Le comte eut un haut-le corps. Toujours préservé dans sa vie privée des embarras de la police, il n’avait pas imaginé qu’on puisse le soupçonner. Il sentit qu’il fallait qu’il justifie sur le champ son mouvement de surprise.

— Il est hors de question que qui que ce soit pénètre chez moi sans mon accord, dit-il d’une voix ferme, et mon accord, vous ne l’avez pas. Qui est votre chef ?

Le capitaine cita un nom inconnu .

— Allez lui dire que le Ministre René d’Eprémesnil veut le voir.

Intimidé par tant de hauteur mais soulagé d’avoir un prétexte pour battre en retraite dignement, le capitaine ne répliqua pas et sortit après avoir salué.

Dès qu’il eut entendu la porte d’entrée se refermer, le comte se précipita dans l’escalier de service, si vite qu’il trébucha entre le deuxième et le troisième étage. En se rattrapant de justesse à la rampe, il sentit que sa coiffure avait été dérangée par ce faux mouvement et tenta gauchement de remettre en place la mèche avec laquelle il masquait sa calvitie naissante. Il n’y parvint que partiellement car il était ébouriffé quand il fit irruption dans la mansarde de Lisette.

Elle était agenouillée devant le même tableau.

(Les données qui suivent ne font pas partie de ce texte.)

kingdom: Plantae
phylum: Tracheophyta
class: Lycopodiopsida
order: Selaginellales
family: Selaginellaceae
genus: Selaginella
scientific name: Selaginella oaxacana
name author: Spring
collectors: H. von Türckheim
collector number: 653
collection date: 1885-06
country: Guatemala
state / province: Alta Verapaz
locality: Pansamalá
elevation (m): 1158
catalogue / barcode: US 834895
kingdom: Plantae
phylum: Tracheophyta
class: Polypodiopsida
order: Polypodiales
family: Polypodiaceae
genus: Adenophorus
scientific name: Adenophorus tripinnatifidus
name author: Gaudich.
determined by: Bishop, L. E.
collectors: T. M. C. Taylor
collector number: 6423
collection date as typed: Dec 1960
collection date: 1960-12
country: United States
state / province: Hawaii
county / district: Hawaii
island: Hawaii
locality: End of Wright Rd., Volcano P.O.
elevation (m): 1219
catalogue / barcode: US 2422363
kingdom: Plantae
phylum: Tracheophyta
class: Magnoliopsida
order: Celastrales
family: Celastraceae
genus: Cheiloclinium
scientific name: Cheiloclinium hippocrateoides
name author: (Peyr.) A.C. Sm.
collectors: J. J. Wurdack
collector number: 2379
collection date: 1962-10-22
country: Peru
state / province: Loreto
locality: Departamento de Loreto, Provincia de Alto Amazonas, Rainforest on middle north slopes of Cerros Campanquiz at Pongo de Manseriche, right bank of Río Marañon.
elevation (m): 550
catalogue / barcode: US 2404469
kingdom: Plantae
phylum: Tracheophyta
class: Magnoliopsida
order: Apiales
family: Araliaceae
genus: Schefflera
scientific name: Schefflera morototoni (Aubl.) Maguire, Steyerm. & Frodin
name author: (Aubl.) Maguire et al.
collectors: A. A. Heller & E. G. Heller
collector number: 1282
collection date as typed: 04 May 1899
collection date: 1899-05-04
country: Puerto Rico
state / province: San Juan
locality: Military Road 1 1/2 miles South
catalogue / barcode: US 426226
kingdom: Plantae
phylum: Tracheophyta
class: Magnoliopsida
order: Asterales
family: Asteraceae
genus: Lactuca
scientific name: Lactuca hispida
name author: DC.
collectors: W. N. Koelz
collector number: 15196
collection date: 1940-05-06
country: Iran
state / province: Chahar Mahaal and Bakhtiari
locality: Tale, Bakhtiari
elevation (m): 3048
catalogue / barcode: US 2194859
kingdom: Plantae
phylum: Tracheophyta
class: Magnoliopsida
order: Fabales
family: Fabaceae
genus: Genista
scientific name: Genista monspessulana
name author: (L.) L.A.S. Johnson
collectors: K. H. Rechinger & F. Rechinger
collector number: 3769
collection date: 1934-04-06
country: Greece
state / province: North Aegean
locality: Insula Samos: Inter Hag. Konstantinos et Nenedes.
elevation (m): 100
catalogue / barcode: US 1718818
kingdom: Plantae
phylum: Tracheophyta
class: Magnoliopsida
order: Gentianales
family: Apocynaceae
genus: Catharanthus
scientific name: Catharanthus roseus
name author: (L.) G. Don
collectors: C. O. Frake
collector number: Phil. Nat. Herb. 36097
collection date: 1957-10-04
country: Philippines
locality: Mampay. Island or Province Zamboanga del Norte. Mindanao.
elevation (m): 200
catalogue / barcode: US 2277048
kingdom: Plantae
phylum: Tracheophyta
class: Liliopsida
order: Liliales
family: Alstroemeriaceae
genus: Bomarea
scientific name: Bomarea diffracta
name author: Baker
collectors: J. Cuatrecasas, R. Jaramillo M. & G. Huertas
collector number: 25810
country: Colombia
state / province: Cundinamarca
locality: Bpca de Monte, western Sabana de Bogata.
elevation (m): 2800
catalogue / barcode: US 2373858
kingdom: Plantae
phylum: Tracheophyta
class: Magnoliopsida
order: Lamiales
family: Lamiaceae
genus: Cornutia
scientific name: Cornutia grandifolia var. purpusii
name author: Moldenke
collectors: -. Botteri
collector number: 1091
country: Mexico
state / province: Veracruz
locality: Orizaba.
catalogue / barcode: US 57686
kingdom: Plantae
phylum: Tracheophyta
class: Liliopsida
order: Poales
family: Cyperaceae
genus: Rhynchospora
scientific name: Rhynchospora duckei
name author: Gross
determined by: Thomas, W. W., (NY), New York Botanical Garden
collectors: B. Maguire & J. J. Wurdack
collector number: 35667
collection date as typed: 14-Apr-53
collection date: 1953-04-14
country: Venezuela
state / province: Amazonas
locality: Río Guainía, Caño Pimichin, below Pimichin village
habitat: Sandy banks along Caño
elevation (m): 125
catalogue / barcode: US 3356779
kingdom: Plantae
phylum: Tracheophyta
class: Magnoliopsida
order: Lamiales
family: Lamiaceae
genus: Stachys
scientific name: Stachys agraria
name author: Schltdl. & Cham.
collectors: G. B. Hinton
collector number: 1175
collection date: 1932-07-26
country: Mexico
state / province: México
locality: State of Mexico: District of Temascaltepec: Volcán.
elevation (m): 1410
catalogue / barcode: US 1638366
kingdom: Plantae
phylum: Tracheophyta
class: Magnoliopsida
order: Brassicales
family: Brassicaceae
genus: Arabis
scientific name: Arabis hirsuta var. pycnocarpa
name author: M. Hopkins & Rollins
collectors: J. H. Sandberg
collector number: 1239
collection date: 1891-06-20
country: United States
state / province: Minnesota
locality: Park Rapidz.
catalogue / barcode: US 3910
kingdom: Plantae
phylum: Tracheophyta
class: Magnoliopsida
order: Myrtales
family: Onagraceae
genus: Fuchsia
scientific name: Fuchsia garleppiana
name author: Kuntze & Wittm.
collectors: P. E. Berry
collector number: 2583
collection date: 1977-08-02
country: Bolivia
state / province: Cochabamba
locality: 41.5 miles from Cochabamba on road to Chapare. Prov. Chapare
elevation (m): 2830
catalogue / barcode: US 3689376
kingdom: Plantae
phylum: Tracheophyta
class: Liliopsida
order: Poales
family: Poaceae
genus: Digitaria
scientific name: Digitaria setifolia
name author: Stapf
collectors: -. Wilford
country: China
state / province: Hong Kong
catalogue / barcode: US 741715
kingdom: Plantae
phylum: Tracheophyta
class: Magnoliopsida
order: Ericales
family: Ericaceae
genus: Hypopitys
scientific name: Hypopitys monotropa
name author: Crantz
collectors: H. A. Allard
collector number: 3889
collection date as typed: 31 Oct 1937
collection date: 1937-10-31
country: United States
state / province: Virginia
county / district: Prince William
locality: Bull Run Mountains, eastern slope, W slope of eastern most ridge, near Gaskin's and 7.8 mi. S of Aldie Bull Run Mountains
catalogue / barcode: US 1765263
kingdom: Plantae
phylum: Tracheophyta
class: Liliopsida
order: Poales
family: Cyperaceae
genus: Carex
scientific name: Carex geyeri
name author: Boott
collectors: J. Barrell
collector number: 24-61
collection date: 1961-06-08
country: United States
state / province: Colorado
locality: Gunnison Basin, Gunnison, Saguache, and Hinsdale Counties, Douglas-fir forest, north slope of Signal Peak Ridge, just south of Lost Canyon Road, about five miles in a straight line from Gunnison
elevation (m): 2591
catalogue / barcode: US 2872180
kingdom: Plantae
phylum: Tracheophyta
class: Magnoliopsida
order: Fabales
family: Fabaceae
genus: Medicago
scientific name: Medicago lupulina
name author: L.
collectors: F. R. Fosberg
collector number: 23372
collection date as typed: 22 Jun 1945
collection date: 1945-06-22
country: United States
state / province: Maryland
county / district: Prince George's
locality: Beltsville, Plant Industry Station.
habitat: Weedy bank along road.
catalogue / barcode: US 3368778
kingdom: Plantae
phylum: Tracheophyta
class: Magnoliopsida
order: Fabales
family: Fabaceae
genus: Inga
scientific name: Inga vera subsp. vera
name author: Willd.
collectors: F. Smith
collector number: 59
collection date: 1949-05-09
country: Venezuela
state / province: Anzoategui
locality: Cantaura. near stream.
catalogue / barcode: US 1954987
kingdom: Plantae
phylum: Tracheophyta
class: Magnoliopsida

— Gabriel s’est réveillé, dit-elle, il veut rester tout seul pour le moment. Je lui ai juste donné à boire.

— Il faut qu’on le cache, Lisette, la police le cherche. Il faut qu’on le cache !

— Mais où ? répondit Lisette à qui le mot « police » avait fait ouvrir des yeux terrifiés.

Des coups frappés à la porte d’entrée quatre étages plus bas, la glacèrent un peu plus.

— Je ne sais pas, je ne sais pas….balbutia le comte en parcourant du regard la pièce…en tout cas, je dirai que je ne savais pas qu’il était ici. Vous avez compris ?

Et il sortit en emportant des linges sanglants roulés en boule.